The Immanent Frame Now in Its Sixth Year
The Immanent Frame recently celebrated five years of digital publication. This dynamic SSRC forum—founded in conjunction with the Program on Religion and the Public Sphere—continues to produce a regular stream of original essays on secularism, religion, and public life. A current exchange on the new evangelicals calls attention to the growing group of American evangelicals who have “left the right,” featuring responses from a range of academic and nonacademic voices. Another recent discussion explores the politics of religious freedom. The latest installment of The Immanent Frame book blog focuses on the ethics of political reconciliation, with reflections on Daniel Philpott’s quest for a universal standard of reconciliation in his 2012 volume Just and Unjust Peace (Oxford University Press). You can follow The Immanent Frame on Facebook and Twitter.
The Eurasia Program has launched a Policy Brief Series, featuring short analysis papers by Eurasia Fellows. The series opens with briefs from 2012 Fellows Brinton Ahlin, Julian Gantt, Hannah Reiss, Igor Rubinov, and David Szakonyi.
December marked the second workshop of the CASS-SSRC Seminar Series on Migration, Social Development and Social Protection. Jointly coordinated by the SSRC Migration Program and China Environment and Health Initiative, the workshop brought together researchers from the Chinese Academy of Social Sciences and American migration scholars to consider migration policy challenges in China and the United States.
The African Peacebuilding Network (APN) has awarded research grants to twenty-three African scholars and practitioners to support eleven individual and six team projects on peacebuilding and statebuilding in Africa. Based in African universities and research institutions in Cameroon, Ethiopia, Kenya, Nigeria, South Africa, Uganda, and Zimbabwe, the grantees hold diverse postgraduate degrees and have histories of long-term commitments to peacebuilding on the continent.
New content at the APN forum Kujenga Amani includes “Prospects for Peacebuilding in Eastern Congo?,” an essay by Morten Bøås about the M23 rebel group's withdrawal from Goma, as well as book reviews of Catherine Bolten’s ethnography I Did It to Save My Life: Love and Survival in Sierra Leone and Abou Jeng’s Peacebuilding in the African Union: Law, Philosophy and Practice.
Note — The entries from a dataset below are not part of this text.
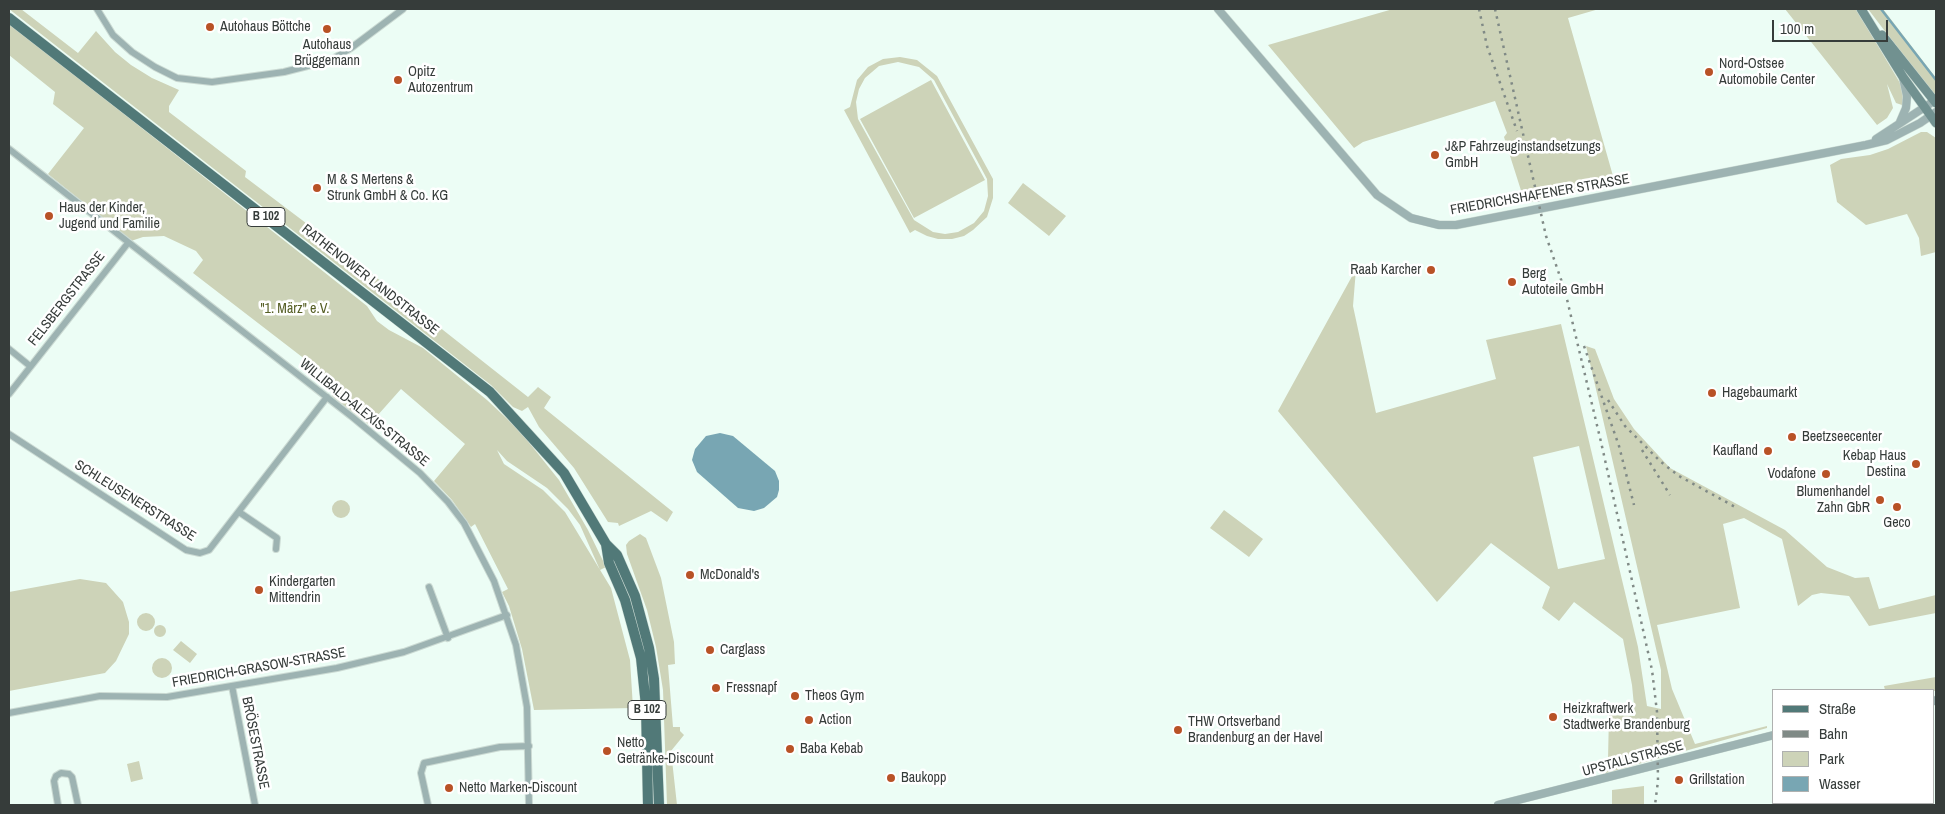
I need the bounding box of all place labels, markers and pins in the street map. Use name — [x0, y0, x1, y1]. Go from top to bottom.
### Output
place label: Autohaus Böttche — [220, 19, 311, 35]
marker: Autohaus Böttche — [204, 21, 216, 33]
marker: Autohaus Brüggemann — [321, 23, 333, 35]
place label: Autohaus Brüggemann — [294, 37, 360, 70]
place label: Nord-Ostsee Automobile Center — [1719, 56, 1815, 88]
place label: Opitz Autozentrum — [408, 64, 473, 96]
marker: Nord-Ostsee Automobile Center — [1703, 66, 1715, 78]
marker: Opitz Autozentrum — [392, 74, 404, 86]
place label: J&P Fahrzeuginstandsetzungs GmbH — [1445, 139, 1601, 172]
marker: J&P Fahrzeuginstandsetzungs GmbH — [1429, 149, 1441, 161]
place label: M & S Mertens & Strunk GmbH & Co. KG — [327, 172, 448, 204]
marker: M & S Mertens & Strunk GmbH & Co. KG — [311, 182, 323, 194]
place label: Haus der Kinder, Jugend und Familie — [59, 200, 160, 232]
marker: Haus der Kinder, Jugend und Familie — [43, 210, 55, 222]
place label: Raab Karcher — [1350, 262, 1421, 278]
marker: Raab Karcher — [1425, 264, 1437, 276]
place label: Berg Autoteile GmbH — [1522, 266, 1604, 298]
marker: Berg Autoteile GmbH — [1506, 276, 1518, 288]
place label: Hagebaumarkt — [1722, 385, 1797, 401]
marker: Hagebaumarkt — [1706, 387, 1718, 399]
place label: Beetzseecenter — [1802, 429, 1882, 445]
marker: Beetzseecenter — [1786, 431, 1798, 443]
place label: Kaufland — [1713, 443, 1758, 459]
marker: Kaufland — [1762, 445, 1774, 457]
place label: Kebap Haus Destina — [1843, 448, 1906, 481]
marker: Kebap Haus Destina — [1910, 458, 1922, 470]
place label: Vodafone — [1767, 466, 1816, 482]
marker: Vodafone — [1820, 468, 1832, 480]
place label: Blumenhandel Zahn GbR — [1797, 484, 1870, 516]
marker: Blumenhandel Zahn GbR — [1874, 494, 1886, 506]
marker: Geco — [1891, 501, 1903, 513]
place label: Geco — [1883, 515, 1911, 531]
place label: McDonald's — [700, 567, 760, 583]
marker: McDonald's — [684, 569, 696, 581]
place label: Kindergarten Mittendrin — [269, 574, 335, 606]
marker: Kindergarten Mittendrin — [253, 584, 265, 596]
place label: Carglass — [720, 642, 765, 658]
marker: Carglass — [704, 644, 716, 656]
place label: Fressnapf — [726, 680, 777, 696]
marker: Fressnapf — [710, 682, 722, 694]
place label: Theos Gym — [805, 688, 864, 704]
marker: Theos Gym — [789, 690, 801, 702]
place label: Heizkraftwerk Stadtwerke Brandenburg — [1563, 701, 1690, 734]
marker: Heizkraftwerk Stadtwerke Brandenburg — [1547, 711, 1559, 723]
place label: Action — [819, 712, 852, 728]
marker: Action — [803, 714, 815, 726]
place label: THW Ortsverband Brandenburg an der Havel — [1188, 714, 1323, 746]
marker: THW Ortsverband Brandenburg an der Havel — [1172, 724, 1184, 736]
place label: Netto Getränke-Discount — [617, 735, 713, 768]
place label: Baba Kebab — [800, 741, 863, 757]
marker: Baba Kebab — [784, 743, 796, 755]
marker: Netto Getränke-Discount — [601, 745, 613, 757]
place label: Baukopp — [901, 770, 946, 786]
marker: Baukopp — [885, 772, 897, 784]
place label: Grillstation — [1689, 772, 1745, 788]
marker: Grillstation — [1673, 774, 1685, 786]
place label: Netto Marken-Discount — [459, 780, 577, 796]
marker: Netto Marken-Discount — [443, 782, 455, 794]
In the latest installment of the SSRC's On the Line podcast, Drugs, Security and Democracy Fellow Damion Blake (2011) discusses his work with Jamaica's organized-crime dons.
Conflict Prevention and Peace Forum program director William O'Neill commented on US violations of international law at Guantánamo Bay prison for Al Jazeera, and program associate Sabrina Stein contributed a chapter titled “The UN and Genocide: A Comparative Analysis of Rwanda and the Former Yugoslavia” to The Politics and Policies of Relief, Aid and Reconstruction (Palgrave, 2012).
Leon Sigal, director of the Northeast Asia Cooperative Security Project, provided political analysis of North Korea's satellite program for the National Interest.
Patrick Guyer, chief statistician for Measure of America, coauthored “Insights from the Historical SERF Index” in the Nordic Journal of Human Rights, based on the research of the Economic and Social Rights Empowerment Initiative, a collaborative project of the SSRC.
Education Research Program director Richard Arum was quoted in a New York Times article on the value of higher education and named a 2013 RHSU Edu-Scholar in recognition of his substantial contribution to public debates about education.
SSRC Board member William H. Janeway was interviewed by AlterNet about breaking free of neoclassical economic theory and his new book Doing Capitalism in the Innovation Economy: Markets, Speculation and the State (Cambridge University Press, 2012), named one of the best economics books of 2012 by the Financial Times.
The Inter-Asia Program is holding an open call for workshop papers for its fourth Conference on Inter-Asian Connections, to be held in Istanbul in October. Workshops will focus on seven different themes of particular relevance to Asia, reconceptualized as a dynamic and interconnected historical, geographical, and cultural formation stretching from the Middle East through Eurasia and South Asia to East Asia. Applications are due by February 11.